| Literature DB >> 25848324 |
Abstract
Pelvic organ prolapse (POP) is a major health issue with a lifetime risk of undergoing at least one surgical intervention estimated at close to 10%. In the 1990s, the risk of reoperation after primary standard vaginal procedure was estimated to be as high as 30% to 50%. In order to reduce the risk of relapse, gynecological surgeons started to use mesh implants in pelvic organ reconstructive surgery with the emergence of new complications. Recent studies have nevertheless shown that the risk of POP recurrence requiring reoperation is lower than previously estimated, being closer to 10% rather than 30%. The development of mesh surgery - actively promoted by the marketing industry - was tremendous during the past decade, and preceded any studies supporting its benefit for our patients. Randomized trials comparing the use of mesh to native tissue repair in POP surgery have now shown better anatomical but similar functional outcomes, and meshes are associated with more complications, in particular for transvaginal mesh implants. POP is not a life-threatening condition, but a functional problem that impairs quality of life for women. The old adage "primum non nocere" is particularly appropriate when dealing with this condition which requires no treatment when asymptomatic. It is currently admitted that a certain degree of POP is physiological with aging when situated above the landmark of the hymen. Treatment should be individualized and the use of mesh needs to be selective and appropriate. Mesh implants are probably an important tool in pelvic reconstructive surgery, but the ideal implant has yet to be found. The indications for its use still require caution and discernment.
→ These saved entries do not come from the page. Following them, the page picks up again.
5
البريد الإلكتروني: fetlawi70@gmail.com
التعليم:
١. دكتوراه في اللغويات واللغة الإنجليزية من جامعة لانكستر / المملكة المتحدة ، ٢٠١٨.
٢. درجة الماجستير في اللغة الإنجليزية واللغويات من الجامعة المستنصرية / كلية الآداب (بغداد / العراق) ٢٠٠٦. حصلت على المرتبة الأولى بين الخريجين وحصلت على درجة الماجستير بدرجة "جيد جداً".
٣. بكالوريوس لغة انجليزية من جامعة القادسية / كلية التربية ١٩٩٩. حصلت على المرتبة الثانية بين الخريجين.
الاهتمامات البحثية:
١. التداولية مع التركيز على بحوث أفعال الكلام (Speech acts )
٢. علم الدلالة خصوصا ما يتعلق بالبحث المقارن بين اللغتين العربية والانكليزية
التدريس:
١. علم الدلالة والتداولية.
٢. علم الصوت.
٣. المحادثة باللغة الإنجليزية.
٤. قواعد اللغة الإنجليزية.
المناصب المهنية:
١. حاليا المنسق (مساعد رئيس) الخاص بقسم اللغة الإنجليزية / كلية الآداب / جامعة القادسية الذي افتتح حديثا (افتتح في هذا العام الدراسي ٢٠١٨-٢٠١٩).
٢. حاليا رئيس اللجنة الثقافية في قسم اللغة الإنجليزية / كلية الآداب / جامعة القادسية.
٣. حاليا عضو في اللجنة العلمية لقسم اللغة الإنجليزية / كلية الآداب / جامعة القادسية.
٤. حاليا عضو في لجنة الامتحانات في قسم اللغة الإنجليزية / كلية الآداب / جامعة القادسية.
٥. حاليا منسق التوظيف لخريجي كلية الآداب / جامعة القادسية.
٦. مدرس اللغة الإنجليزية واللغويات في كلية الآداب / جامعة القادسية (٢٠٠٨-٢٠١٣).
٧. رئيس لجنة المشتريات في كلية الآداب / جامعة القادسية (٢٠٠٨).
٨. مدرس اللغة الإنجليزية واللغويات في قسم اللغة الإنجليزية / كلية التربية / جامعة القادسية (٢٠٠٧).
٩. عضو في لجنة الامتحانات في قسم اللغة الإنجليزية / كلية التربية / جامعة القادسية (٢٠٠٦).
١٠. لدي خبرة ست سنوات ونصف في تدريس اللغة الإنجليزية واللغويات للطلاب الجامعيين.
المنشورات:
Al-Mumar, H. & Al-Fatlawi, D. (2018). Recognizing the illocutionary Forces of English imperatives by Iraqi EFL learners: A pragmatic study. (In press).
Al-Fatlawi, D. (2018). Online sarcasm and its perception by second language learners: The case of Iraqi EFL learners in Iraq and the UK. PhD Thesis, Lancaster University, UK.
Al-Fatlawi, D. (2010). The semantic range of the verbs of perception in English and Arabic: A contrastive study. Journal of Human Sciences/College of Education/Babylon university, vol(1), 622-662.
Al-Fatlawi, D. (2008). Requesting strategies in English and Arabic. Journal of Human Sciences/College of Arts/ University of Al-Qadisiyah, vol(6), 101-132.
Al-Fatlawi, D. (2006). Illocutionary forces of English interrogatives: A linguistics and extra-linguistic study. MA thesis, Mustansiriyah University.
This review explores the reasons behind the introduction of mesh augmentation in POP surgery, and aims to clarify the risks, benefits, and the recognized indications for its use.Entities:
Keywords: mesh implants; mesh surgery; pelvic floor; pelvic organ prolapse surgery; review
Year: 2015 PMID: 25848324 PMCID: PMC4386830 DOI: 10.2147/IJWH.S71236
Source DB: PubMed Journal: Int J Womens Health ISSN: 1179-1411
Figure 1Number of publications indexed in Medline regarding the use of mesh for pelvic organ prolapse repair from 1970 until 2007.
Classification of synthetic meshes
| Type of mesh | Characteristics |
|---|---|
| I | Macroporous (>75 microns) and monofilamentous such as polypropylene and theoretically makes the best implants. It is further divided into heavy-, mid-, and light-weight materials (eg, Prolene®). |
| II | Microporous (<10 microns) such as polytetrafluoroethylene (eg, Gore-Tex®). |
| III | Macroporous material (>75 microns) with either multifilamentous or microporous components such as polyethylene (eg, Mersilene®). Histologic behavior is similar to type II materials. This category includes some polypropylene materials with microporous components such as Ob Tape® and IVS Tunneler® both of which were associated with an increased rate of erosion and infection. |
| IV | Submicronic (pore size <1 micron) (eg, polypropylene sheet Cellgard®) and associated with type I mesh for adhesion prevention but is not commonly used in gynecological surgery. |
Pelvic organ prolapse (POP) reconstructive surgery strategies according to anatomical defects and patient characteristics
| Type of POP | Specificity | Type of surgery |
|---|---|---|
| Anterior | Central defect | Vaginal reconstructive surgery with native tissue |
| Anterior | Paravaginal defect | Abdominal (laparoscopic) reconstructive surgery with mesh |
| Apical | Long life expectancy | Abdominal (laparoscopic) reconstructive surgery with mesh |
| Apical | Old patient with short life expectancy | Vaginal reconstructive surgery with native tissue and associated apex suspension (sacrospinous fixation or uterosacral ligament suspension) with or without vaginal hysterectomy |
| Posterior | Primary case | Vaginal reconstructive surgery with native tissue |
| Total eversion | Old patient with short life expectancy | Colpocleisis |
Notes:
In case of recurrence involving only the anterior compartment, a second vaginal surgery with native tissue is also possible.
Risk factors include: COPD, obesity, stubborn constipation, physical activities with straining. For patients with increased risk factors of POP recurrence, abdominal approach with mesh is probably the method of choice, but vaginal reconstructive surgery with native tissue is always possible for women with short life expectancy and for women where only one compartment is involved.